Le Nouveau Parti démocratique (NPD) a reproché au Comité de n’avoir pas recommandé qu’on donne à tous les travailleurs migrants la possibilité de demander la résidence permanente. Le NPD a aussi demandé que le gouvernement fournisse plus de ressources aux organisations qui défendent les droits des travailleurs migrants, qu’on leur accorde le droit de se syndiquer, que l’on s’assure que les règlements de santé et de sécurité sont appliqués et qu’ils reçoivent des soins de santé au Canada quand des blessures se produisent sur les lieux de travail, et qu’ils puissent bénéficier de l’assurance-chômage.

En décembre 2016, le gouvernement a transmis une courte réponse au comité, disant travailler à mettre en place des exigences de recrutement plus sévères pour les employés à bas salaire, afin que les travailleurs canadiens traditionnellement sous-représentés dans le marché du travail puissent avoir un meilleur accès aux emplois disponibles.
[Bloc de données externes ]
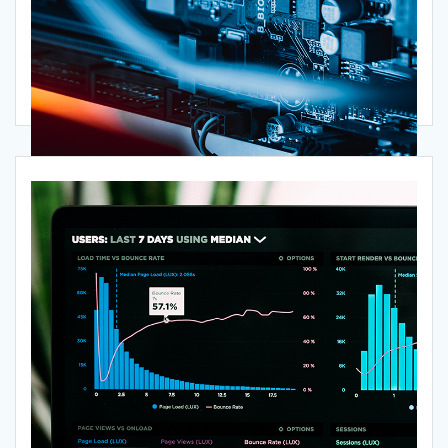
SUPPORTO HARDWARE E SOFTWARE a Server
e Postazioni Lavoro
Scopri di più>>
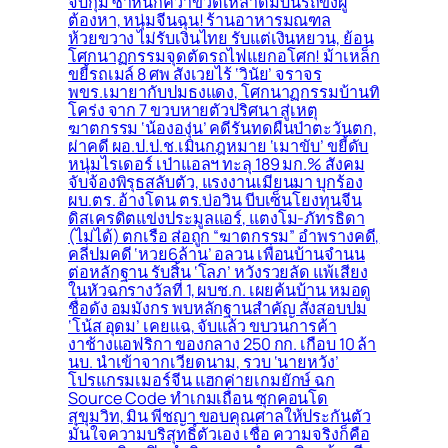
จับกุม ซ้ำหนักคว้าขวดเหล้าดื่มบนรถขังผู้
ต้องหา, หนุ่มจีนฉุน! ร้านอาหารมณฑล
ห้วยขวาง ไม่รับเงินไทย รับแต่เงินหยวน, ย้อน
โศกนาฏกรรมจุดตัดรถไฟแยกอโศก! ม้าเหล็ก
ขยี้รถเมล์ 8 ศพ สังเวยไร้ ‘วินัย’ จราจร
พขร.เมายากับปมธงแดง, โศกนาฏกรรมบ้านทิ
โคร่ง จาก 7 ขวบหายตัวปริศนา สู่เหตุ
ฆาตกรรม ‘น้ององุ่น’ คดีรันทดผืนป่าตะวันตก,
ผ่าคดี ผอ.ป.ป.ช.เมินกฎหมาย ‘เมาขับ’ ขยี้ดับ
หนุ่มไรเดอร์ เป่าแอลฯ ทะลุ 189 มก.% สังคม
จับจ้องพิรุธสลับตัว, แรงงานเมียนมา บุกร้อง
ผบ.ตร. อ้างโดน ตร.บ่อวิน บีบเซ็นโยงทุนจีน
ดิสเครดิตแข่งประมูลแอร์, แตงโม-ภัทรธิดา
(ไม่ได้) ตกเรือ ส่อถูก “ฆาตกรรม” อำพรางคดี,
คลี่ปมคดี ‘หวย6ล้าน’ อลวน เพื่อนบ้านจำนน
ต่อหลักฐาน รับสิ้น ‘โลภ’ หวังรวยลัด แพ้เสียง
ในหัวฉกรางวัลที่ 1, ผบช.ก. เผยค้นบ้าน หมอดู
ชื่อดัง อมมังกร พบหลักฐานสำคัญ สั่งสอบปม
‘โน้ส อุดม’ เคยแฉ, จับแล้ว ขบวนการค้า
งาช้างแอฟริกา ของกลาง 250 กก. เกือบ 10 ล้า
นบ. นำเข้าจากเวียดนาม, รวบ ‘นายหวัง’
โปรแกรมเมอร์จีน แฮกค่ายเกมยักษ์ ฉก
Source Code ทำเกมเถื่อน ซุกคอนโด
สุขุมวิท, มิน พีชญา ขอบคุณศาลให้ประกันตัว
มั่นใจความบริสุทธิ์ตัวเอง เชื่อ ความจริงก็คือ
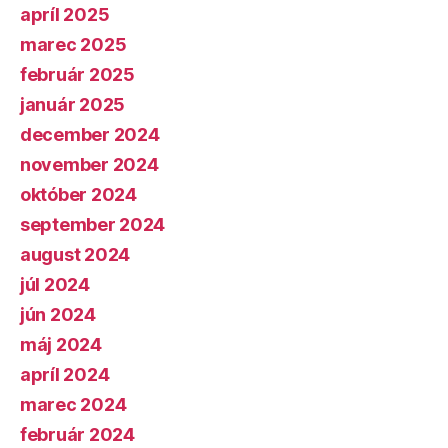
apríl 2025
marec 2025
február 2025
január 2025
december 2024
november 2024
október 2024
september 2024
august 2024
júl 2024
jún 2024
máj 2024
apríl 2024
marec 2024
február 2024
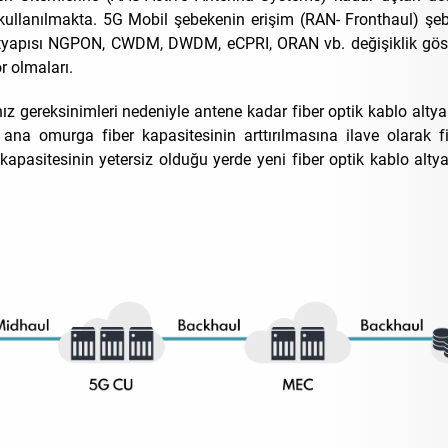
 kullanılmakta. 5G Mobil şebekenin erişim (RAN- Fronthaul) şeb
 altyapısı NGPON, CWDM, DWDM, eCPRI, ORAN vb. değişiklik gö
or olmaları.
ız gereksinimleri nedeniyle antene kadar fiber optik kablo alty
a omurga fiber kapasitesinin arttırılmasına ilave olarak fi
asitesinin yetersiz olduğu yerde yeni fiber optik kablo altya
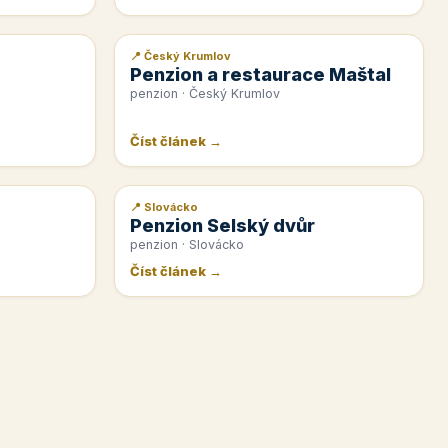
📍 Český Krumlov
📰 PR článek
Penzion a restaurace Maštal
penzion · Český Krumlov
Číst článek →
📍 Slovácko
📰 PR článek
Penzion Selský dvůr
penzion · Slovácko
Číst článek →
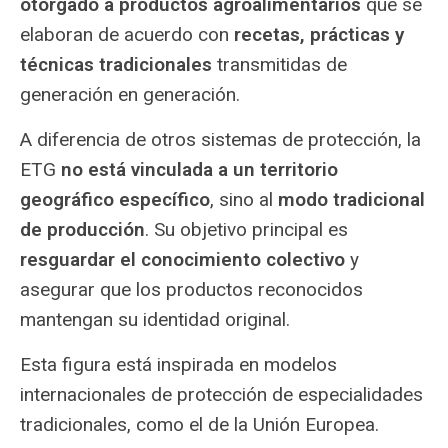
otorgado a productos agroalimentarios
que se
elaboran de acuerdo con
recetas, prácticas y
técnicas tradicionales
transmitidas de
generación en generación.
A diferencia de otros sistemas de protección, la
ETG
no está vinculada a un territorio
geográfico específico
, sino al
modo tradicional
de producción
. Su objetivo principal es
resguardar el conocimiento colectivo
y
asegurar que los productos reconocidos
mantengan su identidad original.
Esta figura está inspirada en modelos
internacionales de protección de especialidades
tradicionales, como el de la Unión Europea.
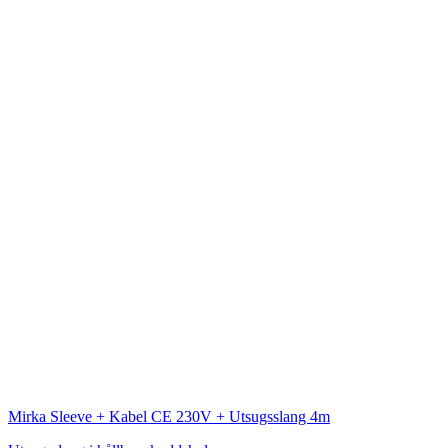
Mirka
Sleeve + Kabel CE 230V + Utsugsslang 4m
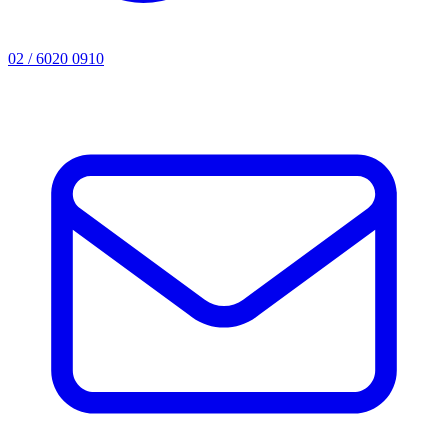
02 / 6020 0910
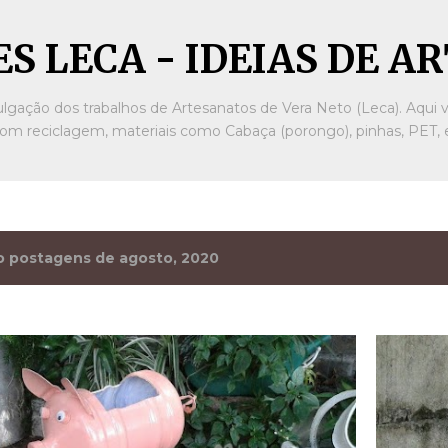
Pular para o conteúdo principal
S LECA - IDEIAS DE 
ulgação dos trabalhos de Artesanatos de Vera Neto (Leca). Aqui v
om reciclagem, materiais como Cabaça (porongo), pinhas, PET, e
 postagens de agosto, 2020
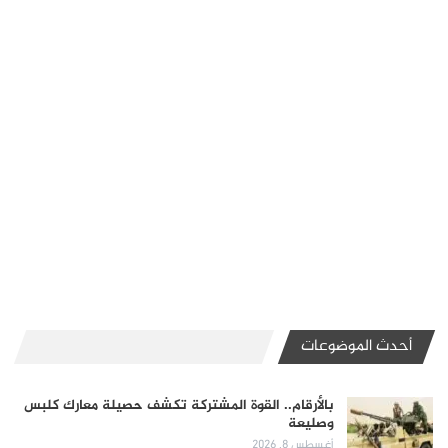
أحدث الموضوعات
بالأرقام.. القوة المشتركة تكشف حصيلة معارك كلبس
وصليعة
أغسطس 8, 2026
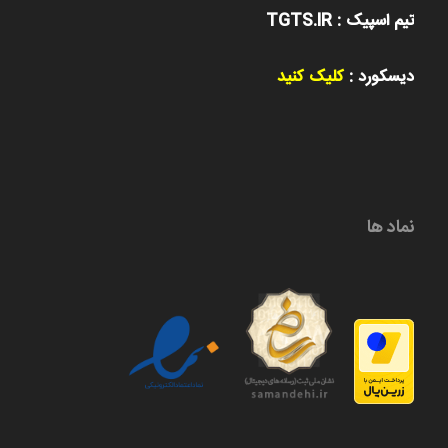
تیم اسپیک : TGTS.IR
دیسکورد :
کلیک کنید
نماد ها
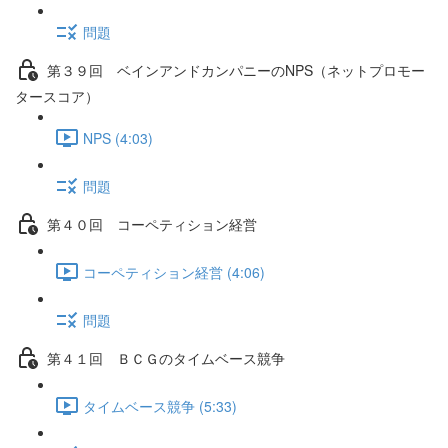
問題
第３９回 ベインアンドカンパニーのNPS（ネットプロモー
タースコア）
NPS (4:03)
問題
第４０回 コーペティション経営
コーペティション経営 (4:06)
問題
第４１回 ＢＣＧのタイムベース競争
タイムベース競争 (5:33)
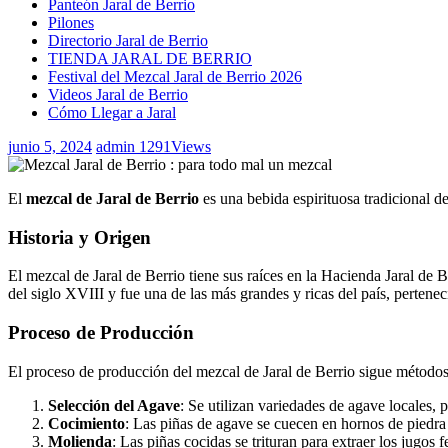
Panteón Jaral de Berrio
Pilones
Directorio Jaral de Berrio
TIENDA JARAL DE BERRIO
Festival del Mezcal Jaral de Berrio 2026
Videos Jaral de Berrio
Cómo Llegar a Jaral
junio 5, 2024
admin
1291
Views
El
mezcal de Jaral de Berrio
es una bebida espirituosa tradicional d
Historia y Origen
El mezcal de Jaral de Berrio tiene sus raíces en la Hacienda Jaral de
del siglo XVIII y fue una de las más grandes y ricas del país, pertenec
Proceso de Producción
El proceso de producción del mezcal de Jaral de Berrio sigue métodos 
Selección del Agave
: Se utilizan variedades de agave locales, 
Cocimiento
: Las piñas de agave se cuecen en hornos de piedra 
Molienda
: Las piñas cocidas se trituran para extraer los jugos 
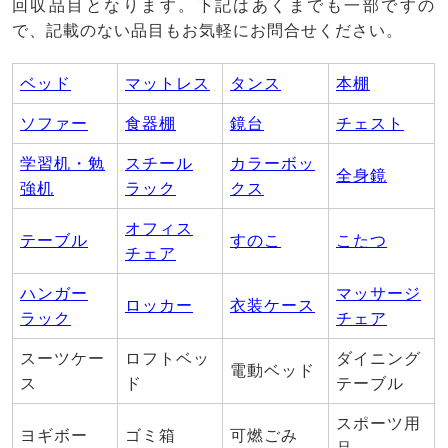
回収品目となります。下記はあくまでも一部ですの
で、記載のない品目もお気軽にお問合せください。
ベッド
マットレス
タンス
本棚
ソファー
食器棚
鏡台
チェスト
学習机・勉
スチール
カラーボッ
全身鏡
強机
ラック
クス
オフィス
テーブル
すのこ
こたつ
チェア
ハンガー
マッサージ
ロッカー
衣装ケース
ラック
チェア
スーツケー
ロフトベッ
ダイニング
電動ベッド
ス
ド
テーブル
スポーツ用
ヨギボー
ゴミ箱
可燃ごみ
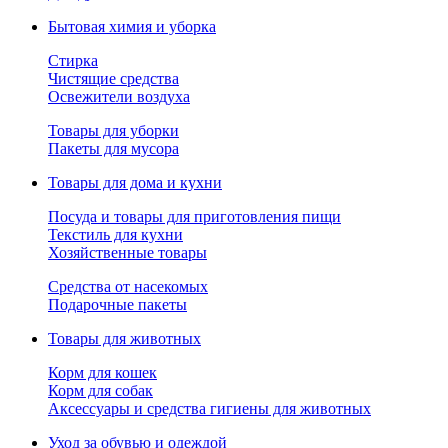
Бытовая химия и уборка
Стирка
Чистящие средства
Освежители воздуха
Товары для уборки
Пакеты для мусора
Товары для дома и кухни
Посуда и товары для приготовления пищи
Текстиль для кухни
Хозяйственные товары
Средства от насекомых
Подарочные пакеты
Товары для животных
Корм для кошек
Корм для собак
Аксессуары и средства гигиены для животных
Уход за обувью и одеждой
Le gouvernement envisage en outre d’abolir la règle de la durée cumulative de quatre ans, de prolonger en 2017 l’exemption concernant la limite pour les industries saisonnières et de s’engager à développer des possibilités d’acquérir la résidence permanente pour les travailleurs migrants. Le 13 décembre 2016, la règle de la durée cumulative de quatre ans, qui interdit aux travailleurs migrants de travailler au Canada pendant quatre ans après avoir y travaillé pendant quatre ans, est abolie par le gouvernement fédéral.

Signification

Le Canada dépend fortement de son programme des travailleurs étrangers temporaires et emploie chaque année des milliers de travailleurs migrants. Bien que des mécanismes de protection existent à la fois aux niveaux fédéral et provincial, et que le Canada ne soit engagé à améliorer ses programmes des travailleurs étrangers temporaires, des abus continuent à être rapportés concernant les travailleurs étrangers temporaires. Beaucoup d’entre eux mènent une existence précaire, sans la moindre possibilité d’obtenir la résidence permanente.